The RBC Cash Index showed that consumer confidence rose to 89.3 in August. That marked a bounce-back from July's 76.1, the worst reading in almost a year. The new reading was the best since March. The index is based on the results of the international polling firm Ipsos.
"This indicates that there is a significant disconnect between Wall Street and Main Street," said Lynn Reaser, chief economist at Bank of America's Investment Strategies Group.
The confidence revival comes as the public gave President Bush a job approval rating of 35 percent in August, according to a separate AP-Ipsos poll. That was essentially unchanged from last month's 33 percent but up slightly from his all-time low of 32 percent in June. On the economy, Bush's approval rating rose slightly to 41 percent from last month's 37 percent, which was close to a record low.
Peoples' feelings about current economic conditions climbed to 105.6 in August, up from 95.8 in July. Their feelings also brightened about how the economy and their own financial fortunes will fare over the next six months. This expectations index rose to 43.9 in August, nearly double the reading of 23.1 in July.

★ ★ ★ ★

*TASKS TO CARRY OUT*.
• 1. In the consumer confidence article, what job approval rating did the AP-Ipsos poll give President Bush in August?
• 2. Transcribe the consumer confidence article word for word, starting at "The RBC Cash" and ending at "a record low.".

*DATASET CONTENT*.
★ ★ ★ ★

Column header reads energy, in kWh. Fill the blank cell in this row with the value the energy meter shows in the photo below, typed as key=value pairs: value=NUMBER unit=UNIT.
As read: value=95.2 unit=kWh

★ ★ ★ ★

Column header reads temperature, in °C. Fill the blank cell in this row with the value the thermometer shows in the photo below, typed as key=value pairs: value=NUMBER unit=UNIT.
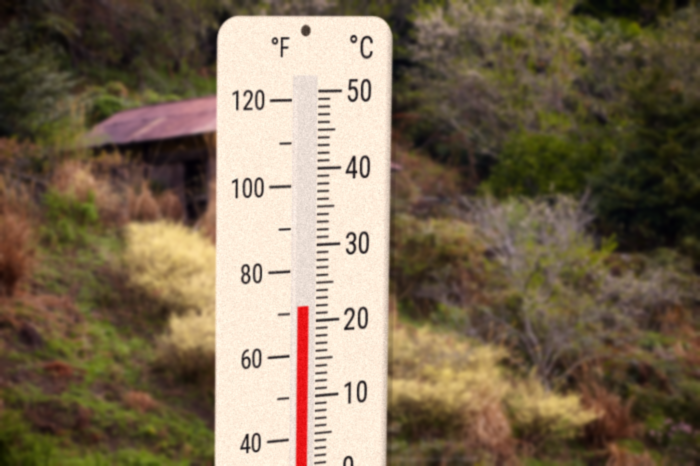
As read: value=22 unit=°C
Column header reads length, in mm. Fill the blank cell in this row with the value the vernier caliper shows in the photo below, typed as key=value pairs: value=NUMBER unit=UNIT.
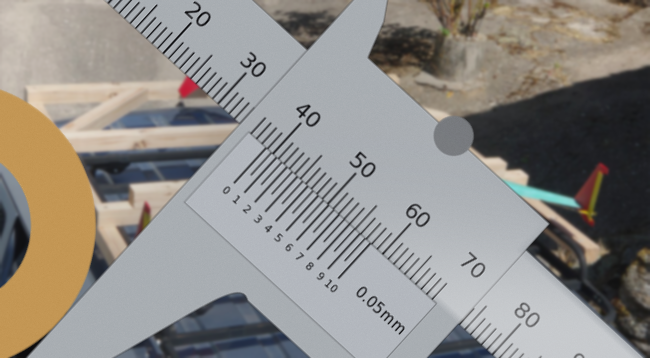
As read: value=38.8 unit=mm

★ ★ ★ ★

*SOLUTIONS BY TASK*.
• 1. 35 percent

• 2.
The RBC Cash Index showed that consumer confidence rose to 89.3 in August. That marked a bounce-back from July's 76.1, the worst reading in almost a year. The new reading was the best since March. The index is based on the results of the international polling firm Ipsos.
"This indicates that there is a significant disconnect between Wall Street and Main Street," said Lynn Reaser, chief economist at Bank of America's Investment Strategies Group.
The confidence revival comes as the public gave President Bush a job approval rating of 35 percent in August, according to a separate AP-Ipsos poll. That was essentially unchanged from last month's 33 percent but up slightly from his all-time low of 32 percent in June. On the economy, Bush's approval rating rose slightly to 41 percent from last month's 37 percent, which was close to a record low.